═════ EXERCISE INPUTS ═════

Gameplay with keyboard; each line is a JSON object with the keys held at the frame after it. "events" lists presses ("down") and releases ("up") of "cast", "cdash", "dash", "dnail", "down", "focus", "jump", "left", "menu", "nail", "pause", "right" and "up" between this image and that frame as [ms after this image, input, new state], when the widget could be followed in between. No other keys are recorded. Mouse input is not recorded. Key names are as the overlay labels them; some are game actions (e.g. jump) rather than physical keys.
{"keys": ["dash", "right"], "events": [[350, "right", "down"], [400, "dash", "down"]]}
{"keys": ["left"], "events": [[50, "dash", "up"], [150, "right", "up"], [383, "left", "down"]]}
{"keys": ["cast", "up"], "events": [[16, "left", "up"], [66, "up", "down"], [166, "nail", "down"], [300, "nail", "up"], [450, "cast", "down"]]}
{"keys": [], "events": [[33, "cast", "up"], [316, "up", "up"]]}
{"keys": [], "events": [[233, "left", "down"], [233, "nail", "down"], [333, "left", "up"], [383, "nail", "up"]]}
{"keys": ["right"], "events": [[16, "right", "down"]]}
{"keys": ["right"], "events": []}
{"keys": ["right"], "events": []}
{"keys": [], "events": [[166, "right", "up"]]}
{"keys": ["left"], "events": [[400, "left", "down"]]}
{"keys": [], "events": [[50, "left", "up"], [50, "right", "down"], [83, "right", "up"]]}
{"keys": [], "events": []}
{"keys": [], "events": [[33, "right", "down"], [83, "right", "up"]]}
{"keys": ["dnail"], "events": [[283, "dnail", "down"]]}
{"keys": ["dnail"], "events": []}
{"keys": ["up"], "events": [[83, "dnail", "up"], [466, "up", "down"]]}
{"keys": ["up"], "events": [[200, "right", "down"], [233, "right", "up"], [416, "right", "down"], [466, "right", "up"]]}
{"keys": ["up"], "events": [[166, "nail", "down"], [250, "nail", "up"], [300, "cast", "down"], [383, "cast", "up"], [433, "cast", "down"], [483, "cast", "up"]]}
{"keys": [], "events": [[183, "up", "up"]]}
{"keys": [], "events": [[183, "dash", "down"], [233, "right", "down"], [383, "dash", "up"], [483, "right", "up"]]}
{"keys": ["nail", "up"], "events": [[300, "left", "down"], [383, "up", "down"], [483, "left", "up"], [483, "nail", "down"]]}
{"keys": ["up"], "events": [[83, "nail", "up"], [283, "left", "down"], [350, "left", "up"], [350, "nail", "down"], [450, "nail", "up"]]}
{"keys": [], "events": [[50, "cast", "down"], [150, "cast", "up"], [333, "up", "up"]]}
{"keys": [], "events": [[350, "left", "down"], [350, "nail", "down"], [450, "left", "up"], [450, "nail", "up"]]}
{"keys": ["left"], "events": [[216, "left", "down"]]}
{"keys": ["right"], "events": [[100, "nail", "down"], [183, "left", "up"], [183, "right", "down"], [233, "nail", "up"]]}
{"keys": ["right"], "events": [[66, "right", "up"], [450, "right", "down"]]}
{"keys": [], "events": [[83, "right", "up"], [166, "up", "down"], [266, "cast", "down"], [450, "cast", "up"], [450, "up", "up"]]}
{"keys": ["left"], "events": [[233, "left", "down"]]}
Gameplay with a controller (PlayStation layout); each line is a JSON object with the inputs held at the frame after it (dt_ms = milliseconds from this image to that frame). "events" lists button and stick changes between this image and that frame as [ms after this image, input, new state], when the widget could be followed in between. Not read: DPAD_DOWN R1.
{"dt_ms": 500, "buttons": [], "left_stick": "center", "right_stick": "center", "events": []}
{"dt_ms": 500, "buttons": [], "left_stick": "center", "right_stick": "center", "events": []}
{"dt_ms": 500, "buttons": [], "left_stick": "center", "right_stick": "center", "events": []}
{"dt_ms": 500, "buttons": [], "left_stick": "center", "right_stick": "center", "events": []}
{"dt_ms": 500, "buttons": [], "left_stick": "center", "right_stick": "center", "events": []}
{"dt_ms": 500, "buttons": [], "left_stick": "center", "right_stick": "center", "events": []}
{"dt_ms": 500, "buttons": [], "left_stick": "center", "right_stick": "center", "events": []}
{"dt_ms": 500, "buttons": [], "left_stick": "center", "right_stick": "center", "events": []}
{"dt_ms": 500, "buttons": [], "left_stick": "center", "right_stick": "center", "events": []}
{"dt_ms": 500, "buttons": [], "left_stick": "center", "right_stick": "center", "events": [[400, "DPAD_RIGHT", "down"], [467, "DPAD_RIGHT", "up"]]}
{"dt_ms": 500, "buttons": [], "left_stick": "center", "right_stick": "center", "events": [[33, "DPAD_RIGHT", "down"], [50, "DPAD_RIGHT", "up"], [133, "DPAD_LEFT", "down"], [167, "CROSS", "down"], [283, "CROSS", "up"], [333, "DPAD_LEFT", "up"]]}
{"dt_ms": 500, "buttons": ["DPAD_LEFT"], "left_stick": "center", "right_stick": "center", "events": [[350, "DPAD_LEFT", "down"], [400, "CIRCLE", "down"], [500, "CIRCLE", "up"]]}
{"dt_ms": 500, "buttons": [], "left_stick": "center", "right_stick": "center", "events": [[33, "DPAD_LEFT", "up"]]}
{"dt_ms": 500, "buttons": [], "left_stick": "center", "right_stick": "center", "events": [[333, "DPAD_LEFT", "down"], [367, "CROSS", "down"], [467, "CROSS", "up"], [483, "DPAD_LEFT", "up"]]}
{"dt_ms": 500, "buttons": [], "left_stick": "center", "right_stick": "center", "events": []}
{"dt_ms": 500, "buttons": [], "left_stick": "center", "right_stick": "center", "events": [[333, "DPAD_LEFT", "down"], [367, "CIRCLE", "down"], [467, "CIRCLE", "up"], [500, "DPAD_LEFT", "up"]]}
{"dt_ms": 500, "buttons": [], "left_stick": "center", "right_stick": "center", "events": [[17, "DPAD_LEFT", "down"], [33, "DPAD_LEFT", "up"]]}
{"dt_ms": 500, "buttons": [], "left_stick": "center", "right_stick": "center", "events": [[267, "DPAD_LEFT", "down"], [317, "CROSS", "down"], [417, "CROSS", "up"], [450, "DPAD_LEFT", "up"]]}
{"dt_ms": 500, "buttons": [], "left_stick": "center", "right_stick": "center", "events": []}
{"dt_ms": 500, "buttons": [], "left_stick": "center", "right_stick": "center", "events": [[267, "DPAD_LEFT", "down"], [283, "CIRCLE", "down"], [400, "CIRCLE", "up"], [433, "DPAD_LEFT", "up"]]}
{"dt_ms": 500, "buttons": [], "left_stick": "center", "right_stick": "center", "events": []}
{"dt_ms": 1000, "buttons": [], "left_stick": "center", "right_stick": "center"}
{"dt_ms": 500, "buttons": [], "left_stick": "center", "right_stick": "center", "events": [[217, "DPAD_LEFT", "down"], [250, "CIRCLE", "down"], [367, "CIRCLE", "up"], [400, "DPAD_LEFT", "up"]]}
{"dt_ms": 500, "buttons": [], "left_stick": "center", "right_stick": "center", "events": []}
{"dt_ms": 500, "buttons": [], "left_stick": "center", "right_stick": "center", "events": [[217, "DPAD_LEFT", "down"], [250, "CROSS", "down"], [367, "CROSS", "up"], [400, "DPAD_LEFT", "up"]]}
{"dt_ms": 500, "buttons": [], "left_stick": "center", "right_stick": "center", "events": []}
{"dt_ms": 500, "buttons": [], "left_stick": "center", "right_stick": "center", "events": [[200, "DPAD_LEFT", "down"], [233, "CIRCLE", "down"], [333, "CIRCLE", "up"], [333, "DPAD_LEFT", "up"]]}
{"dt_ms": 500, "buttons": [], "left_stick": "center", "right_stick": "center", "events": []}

═════

__PROBLEM__. Wherever the string "Gameplay" appears in the entries, copy that line.

__FINISHED TASK__.
Gameplay with keyboard; each line is a JSON object with the keys held at the frame after it. "events" lists presses ("down") and releases ("up") of "cast", "cdash", "dash", "dnail", "down", "focus", "jump", "left", "menu", "nail", "pause", "right" and "up" between this image and that frame as [ms after this image, input, new state], when the widget could be followed in between. No other keys are recorded. Mouse input is not recorded. Key names are as the overlay labels them; some are game actions (e.g. jump) rather than physical keys.
Gameplay with a controller (PlayStation layout); each line is a JSON object with the inputs held at the frame after it (dt_ms = milliseconds from this image to that frame). "events" lists button and stick changes between this image and that frame as [ms after this image, input, new state], when the widget could be followed in between. Not read: DPAD_DOWN R1.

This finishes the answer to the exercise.